Incidentally I've got a new word for Bono the next time he annoys me - try 'pecksniffery.' I repeat I like U2's stuff, indeed Bullet the Blue Sky would have a run at my Desert Island Discs list. But I also like a bit of Wagner from time to time and he was a bloke who really could talk vile drivel. Proving, as if we didn't know it, that education ain't everything.
 

Saturday, 2 April 2016

I'm Sorry But You're Ruining Our Game

Chris Ashton, a very talented winger with the happy knack of scoring lots of tries, returned from an unjustly long ban last night and promptly scored two tries. Well done lad. But not so good was his part in getting Bath's Anthony Watson sent off. Here is the relevant action:

If you don't think that Ashton is running a clever line to block Watson challenging for the ball then you've never played the game. It is Ashton's line that sends Watson careening under the leaping Goode. No cheating Ashton, no foul in all probability because Watson gets to make the jump he wanted ie for the ball. Instead of which we get a red card for a player who has chased the ball with the object of regaining possession and, at the very worst, been guilty of clumsiness. Defuse the situation with a yellow card by all means but the red disfigures the match. The guidance given to referees on these matters is guff which allows unempathetic officials to betray the spirit of the game. It's a dangerous game lads and officiating it is not a science but an art. Discretion is required. I'm all for efforts to promote player safety but not at any cost. Shit happens.

As well, watch Ashton's reaction when Goode goes down. His first thought is to throw his arms in the air and appeal for Watson's dismissal. Like I say, talented player but he too often acts like a gobshite.

Are Brilliant ... Mark XXI

Am on the Island (Ynys Mon) with the Groupie so naturally well disposed to the world at present. We are going home today to see the brilliant Muse tonight.

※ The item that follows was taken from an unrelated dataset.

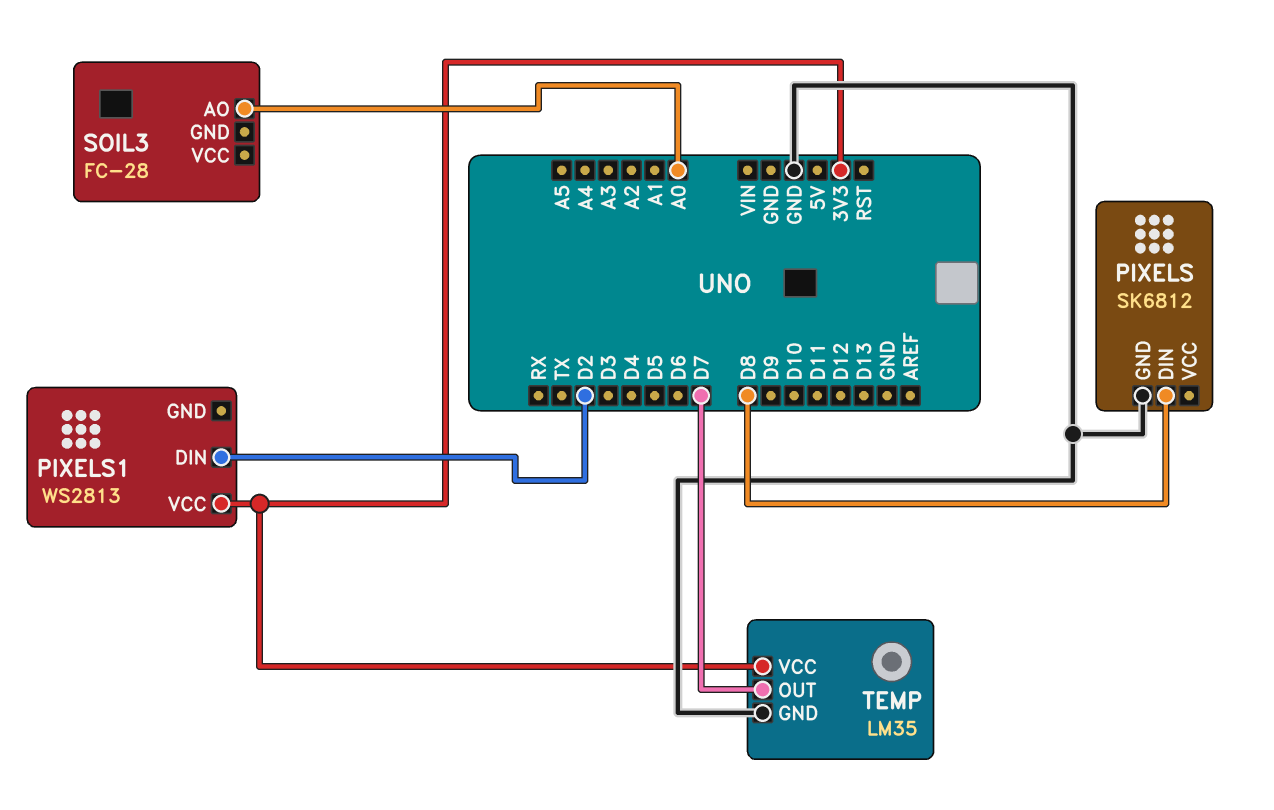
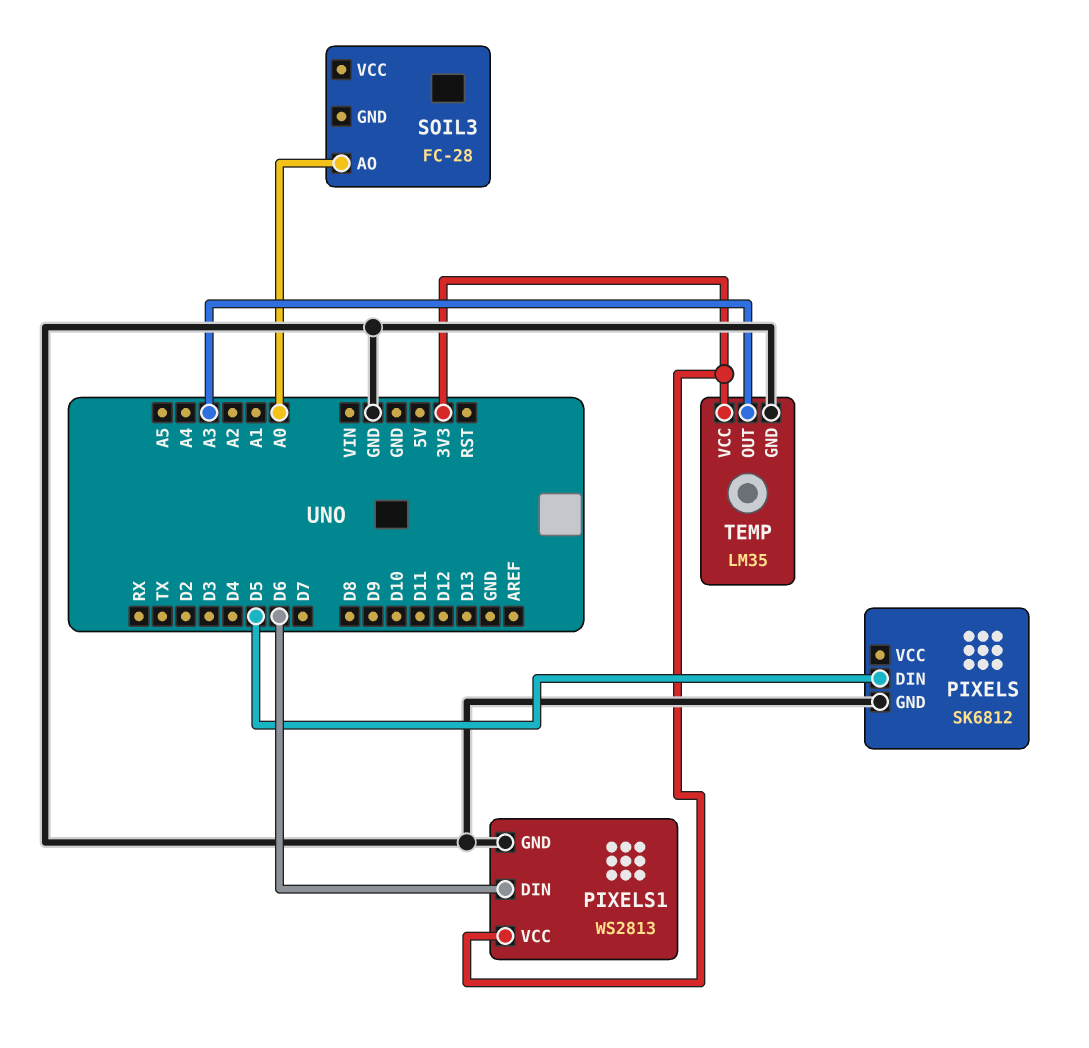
PIXELS pin DIN: D8 -> D5
PIXELS1 pin DIN: D2 -> D6
PIXELS1 pin GND: none -> GND
TEMP pin OUT: D7 -> A3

So what's brilliant? Kenneally's Bitter by Bragdy Brewery of Conwy. It definitely helps that I was drinking it at the Ship Inn at Red Wharf Bay where I had the sausage sandwich as accompaniment to the beer. The Groupie had the coronation chicken sandwich, which I sampled in the interests of science. Jolly good.

The Thick of It. We have been binge-watching all four series over the past few weeks and it confirms me in the view that Armando Ianucci is a great modern writer. A stimulating commentator also - take a look at this excerpt from his defence of the BBC : Iannucci MacTaggart lecture 2015 What this has also called into question is OG's judgement in not including The Thick of It in the advent calendar of great television 2015. Oh well, maybe I can get another year out of it further down the line. Revisiting the final episode and the political demise of that great monster Malcolm Tucker, I was put in mind of Coriolanus's overpoweringly succinct farewell to Rome, 'I banish you'. Tucker draws his breath for one final act of coruscation, thinks about it and merely utters, 'It doesn't matter'. Less is more. Great writing.

Another piece of television - Line of Duty. If this were American we would be raving about it. Series 3 is playing right now but we have also re-watched series 2 and will shortly embark on series 1 which somehow we missed altogether. Line of Duty is not the only tale of British televisual brilliance to appear on our screens of late. There ought to be a mention for Happy Valley starring the very reliable Sarah Lancashire who sure has come a long way from barmaid at the Rover's Return in Corrie.